Data »
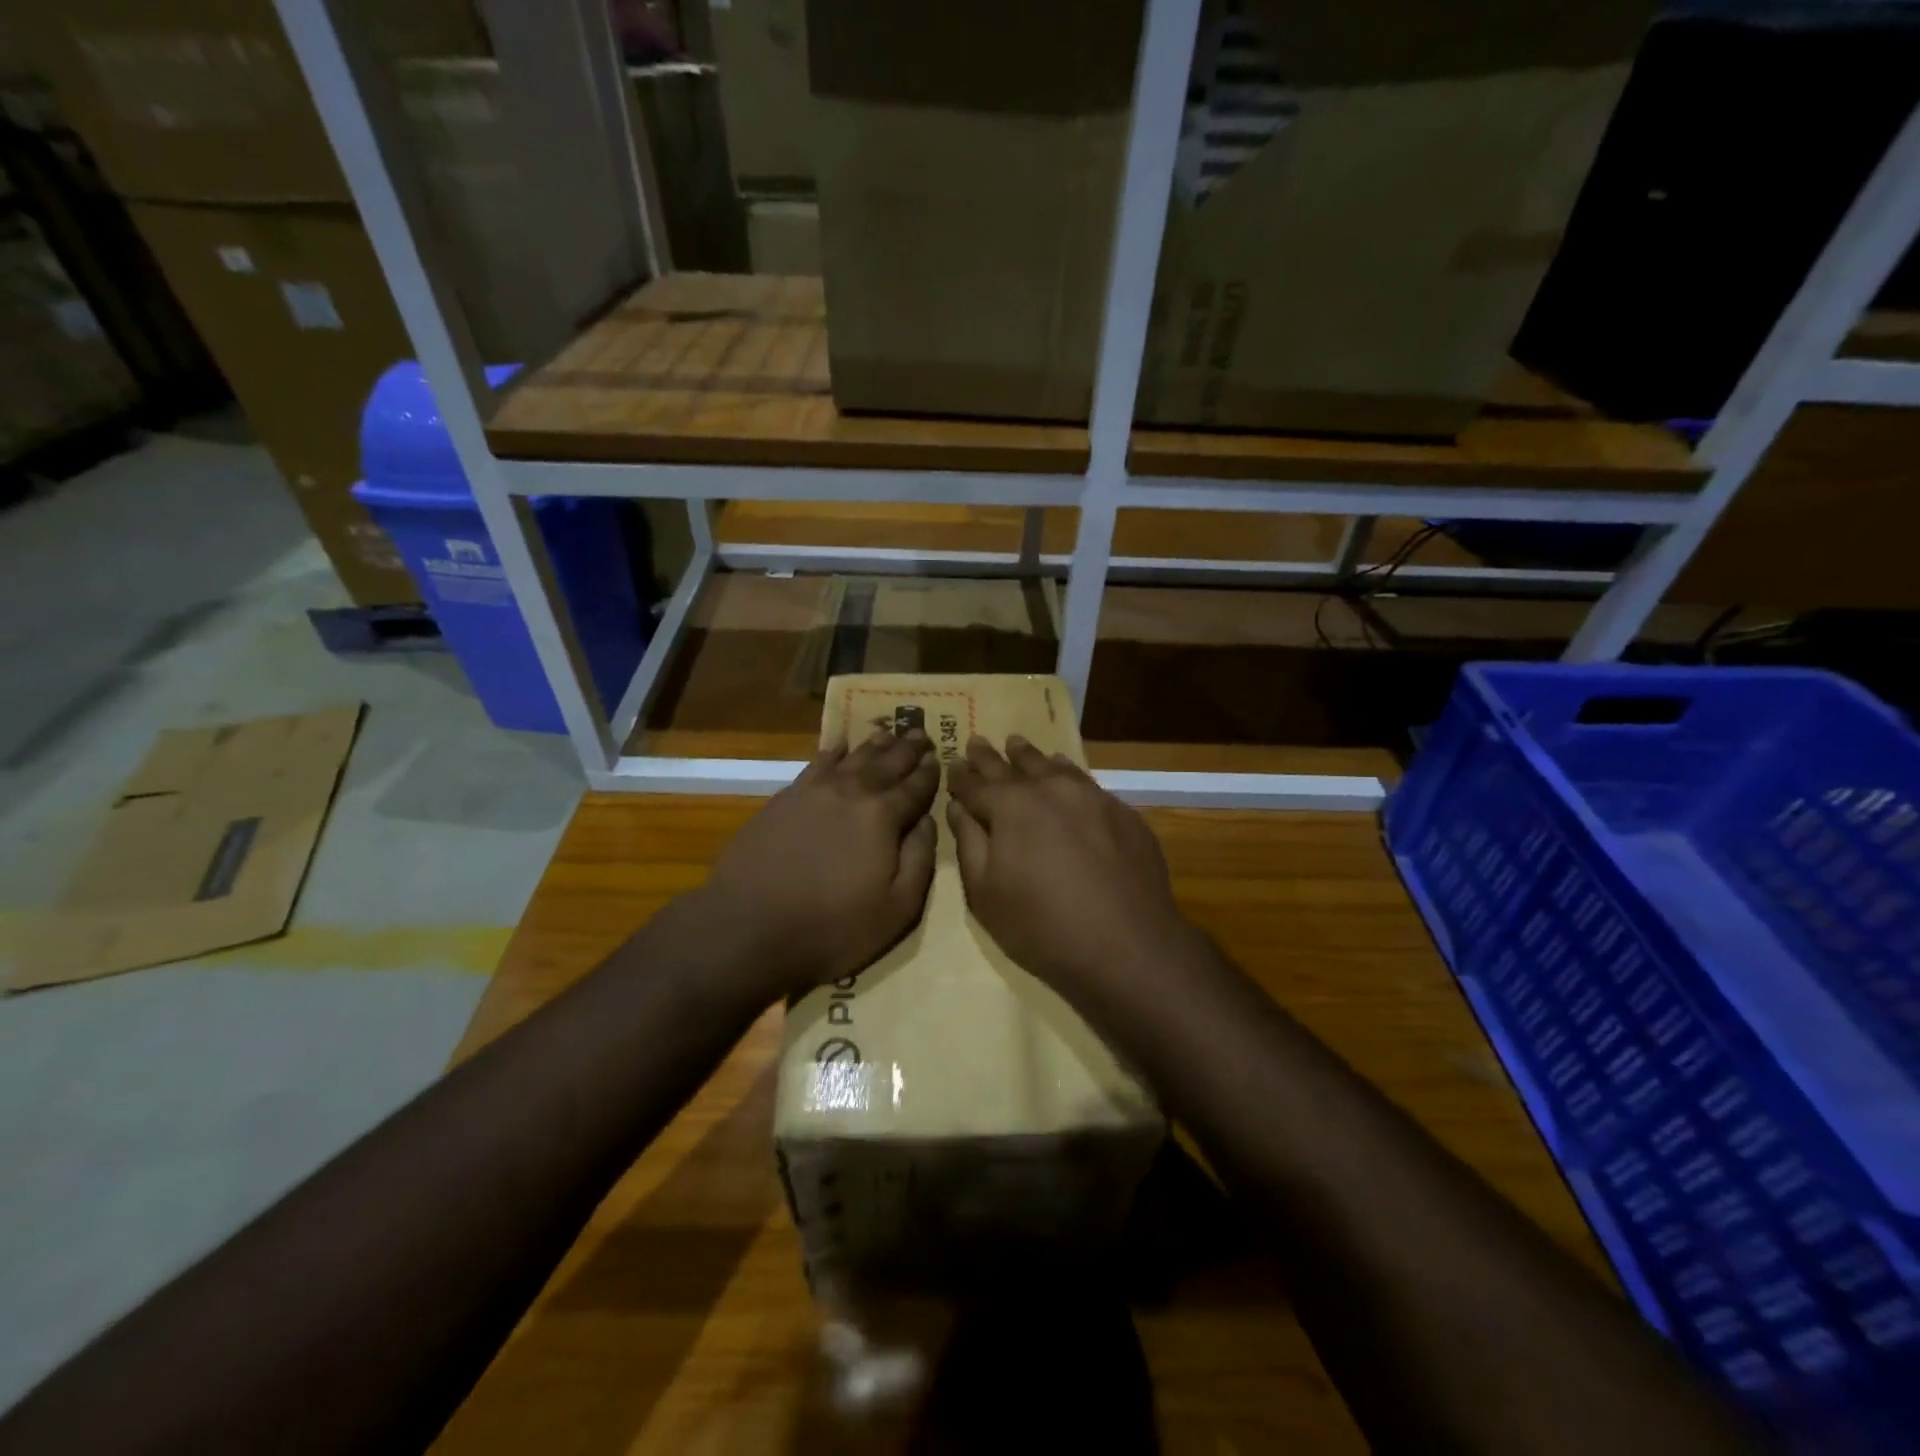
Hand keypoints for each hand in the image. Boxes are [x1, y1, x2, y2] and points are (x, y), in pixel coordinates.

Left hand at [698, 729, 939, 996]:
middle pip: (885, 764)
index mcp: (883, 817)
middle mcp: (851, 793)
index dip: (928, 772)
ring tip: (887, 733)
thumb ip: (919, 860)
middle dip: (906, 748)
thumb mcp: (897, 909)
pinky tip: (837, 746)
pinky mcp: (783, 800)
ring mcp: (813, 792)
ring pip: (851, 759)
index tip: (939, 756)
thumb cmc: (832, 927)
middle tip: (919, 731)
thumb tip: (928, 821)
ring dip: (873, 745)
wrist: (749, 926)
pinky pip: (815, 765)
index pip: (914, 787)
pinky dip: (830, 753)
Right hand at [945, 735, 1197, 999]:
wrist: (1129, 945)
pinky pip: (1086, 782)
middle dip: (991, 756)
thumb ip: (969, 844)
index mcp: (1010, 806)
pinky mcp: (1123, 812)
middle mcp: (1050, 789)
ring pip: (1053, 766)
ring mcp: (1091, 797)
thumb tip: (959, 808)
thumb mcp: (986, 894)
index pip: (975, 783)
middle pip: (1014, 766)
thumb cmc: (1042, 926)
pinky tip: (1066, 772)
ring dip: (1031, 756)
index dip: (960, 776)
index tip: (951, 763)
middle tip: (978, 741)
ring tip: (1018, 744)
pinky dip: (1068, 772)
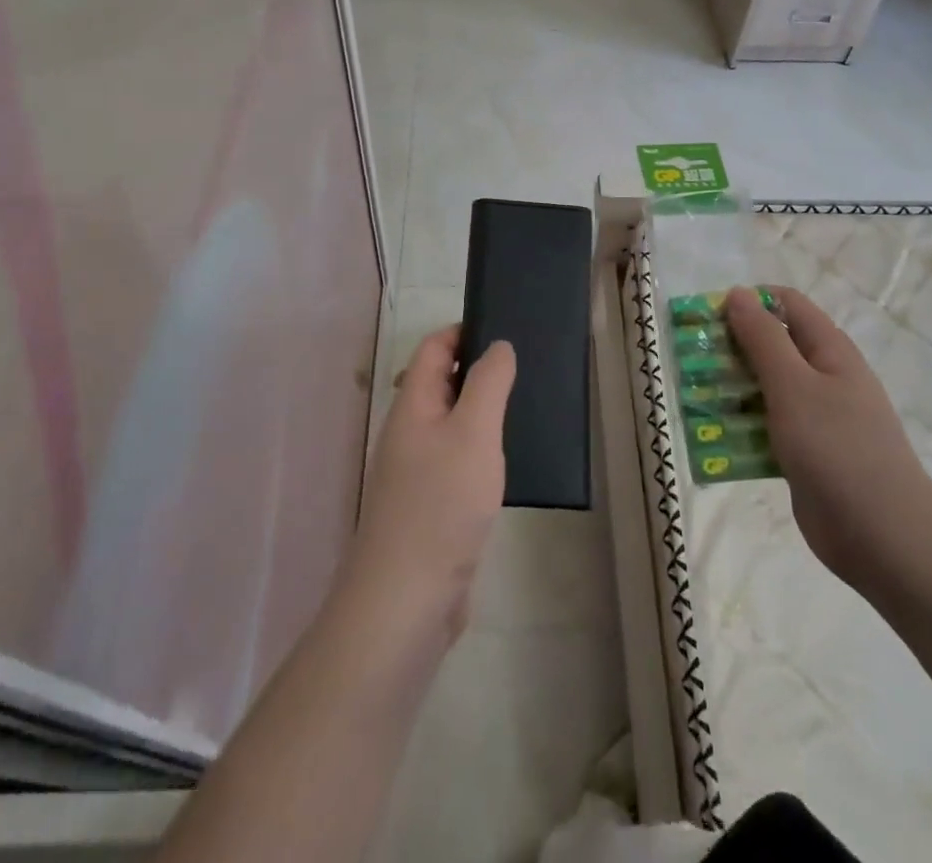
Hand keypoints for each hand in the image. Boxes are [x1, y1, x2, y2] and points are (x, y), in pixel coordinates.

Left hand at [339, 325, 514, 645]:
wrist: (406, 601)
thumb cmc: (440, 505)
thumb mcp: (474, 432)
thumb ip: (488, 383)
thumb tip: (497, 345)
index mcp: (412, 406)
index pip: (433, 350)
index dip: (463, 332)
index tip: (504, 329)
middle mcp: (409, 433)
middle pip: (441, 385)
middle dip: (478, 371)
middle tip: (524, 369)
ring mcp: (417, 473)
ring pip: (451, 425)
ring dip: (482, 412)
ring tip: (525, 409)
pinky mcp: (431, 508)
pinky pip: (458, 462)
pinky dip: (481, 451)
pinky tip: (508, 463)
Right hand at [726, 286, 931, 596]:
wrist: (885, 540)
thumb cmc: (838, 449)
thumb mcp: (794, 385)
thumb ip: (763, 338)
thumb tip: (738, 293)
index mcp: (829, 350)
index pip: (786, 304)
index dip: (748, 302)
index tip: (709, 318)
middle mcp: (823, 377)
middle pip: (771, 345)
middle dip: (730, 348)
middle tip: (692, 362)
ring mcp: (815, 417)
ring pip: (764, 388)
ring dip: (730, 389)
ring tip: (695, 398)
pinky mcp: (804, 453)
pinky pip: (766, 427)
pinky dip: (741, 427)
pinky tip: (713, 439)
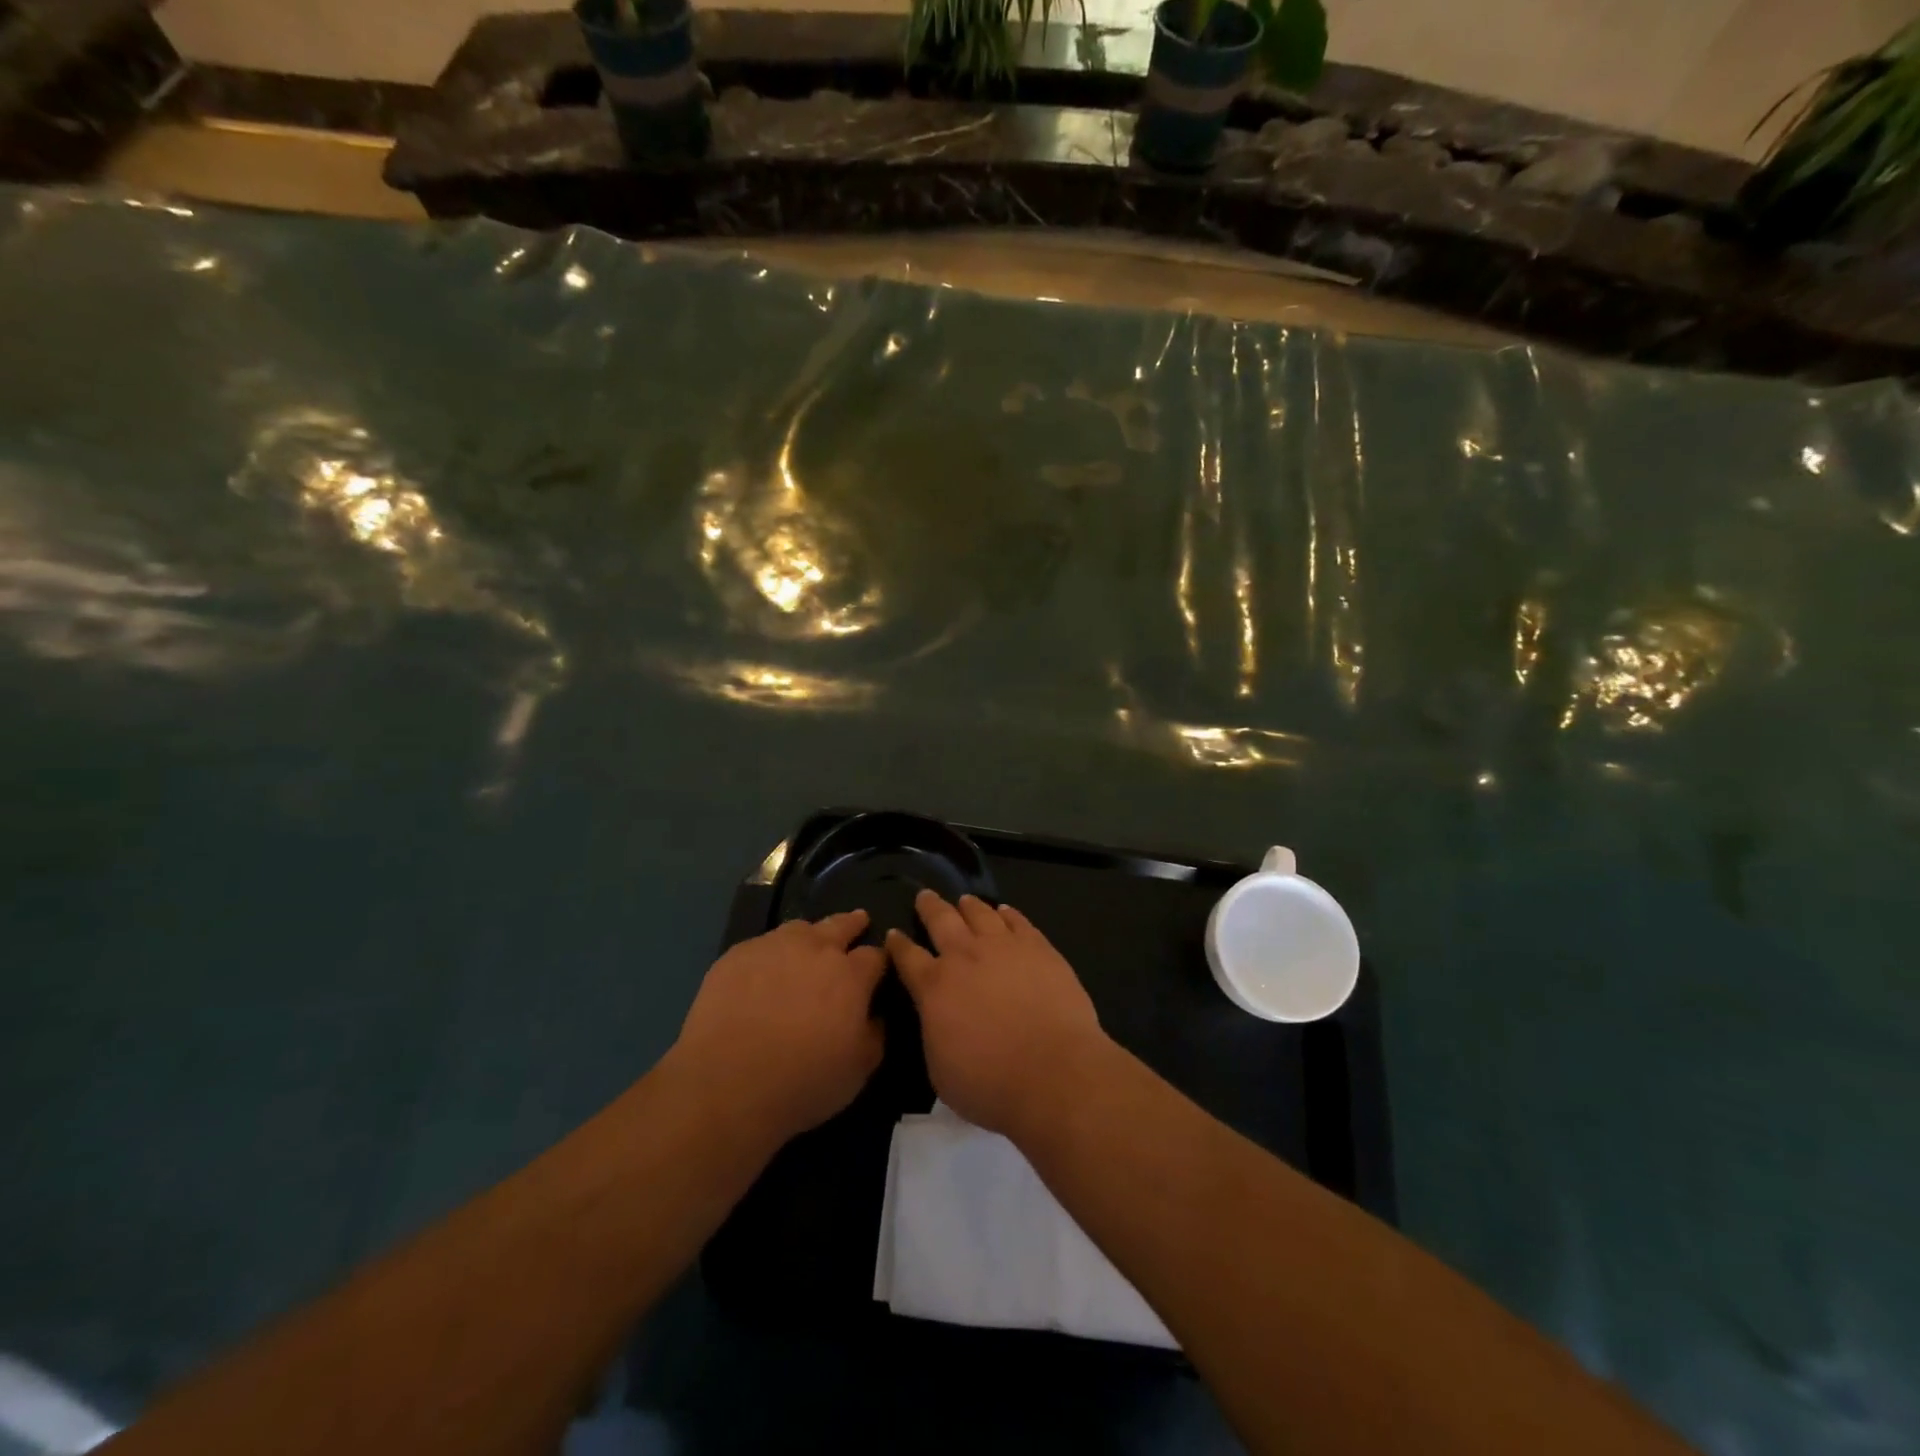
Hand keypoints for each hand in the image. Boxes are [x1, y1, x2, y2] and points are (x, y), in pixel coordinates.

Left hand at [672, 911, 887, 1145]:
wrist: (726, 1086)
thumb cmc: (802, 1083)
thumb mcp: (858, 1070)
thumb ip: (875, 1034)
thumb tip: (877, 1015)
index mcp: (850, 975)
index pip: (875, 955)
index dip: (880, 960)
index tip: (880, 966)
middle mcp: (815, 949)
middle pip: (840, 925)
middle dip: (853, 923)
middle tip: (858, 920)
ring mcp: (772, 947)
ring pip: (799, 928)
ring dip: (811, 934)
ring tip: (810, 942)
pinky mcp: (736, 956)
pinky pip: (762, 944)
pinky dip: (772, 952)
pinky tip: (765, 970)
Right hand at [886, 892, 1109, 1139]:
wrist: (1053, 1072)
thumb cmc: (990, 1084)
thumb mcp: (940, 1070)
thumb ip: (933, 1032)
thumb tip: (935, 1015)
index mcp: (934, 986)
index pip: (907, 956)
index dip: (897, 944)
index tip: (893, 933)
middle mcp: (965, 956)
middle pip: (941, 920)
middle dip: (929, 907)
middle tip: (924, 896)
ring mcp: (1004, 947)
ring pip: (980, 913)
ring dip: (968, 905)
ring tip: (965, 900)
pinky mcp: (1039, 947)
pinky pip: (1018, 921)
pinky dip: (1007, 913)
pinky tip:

Work request » Look above for the line with "middle tip: (858, 920)" and the line with "thumb ip: (933, 1032)", and reproduce exactly those two lines plus every line between, nothing more.

Written solution »
middle tip: (858, 920)
ring mcp: (772, 947)
ring pip: (799, 928)
ring dip: (811, 934)
ring tip: (810, 942)
pinky mcp: (736, 956)
pinky pip: (762, 944)
pinky dip: (772, 952)
pinky tip: (765, 970)
Right hand at [886, 892, 1109, 1139]:
wrist: (1053, 1072)
thumb cmc: (990, 1084)
thumb mcp: (940, 1070)
thumb ip: (933, 1032)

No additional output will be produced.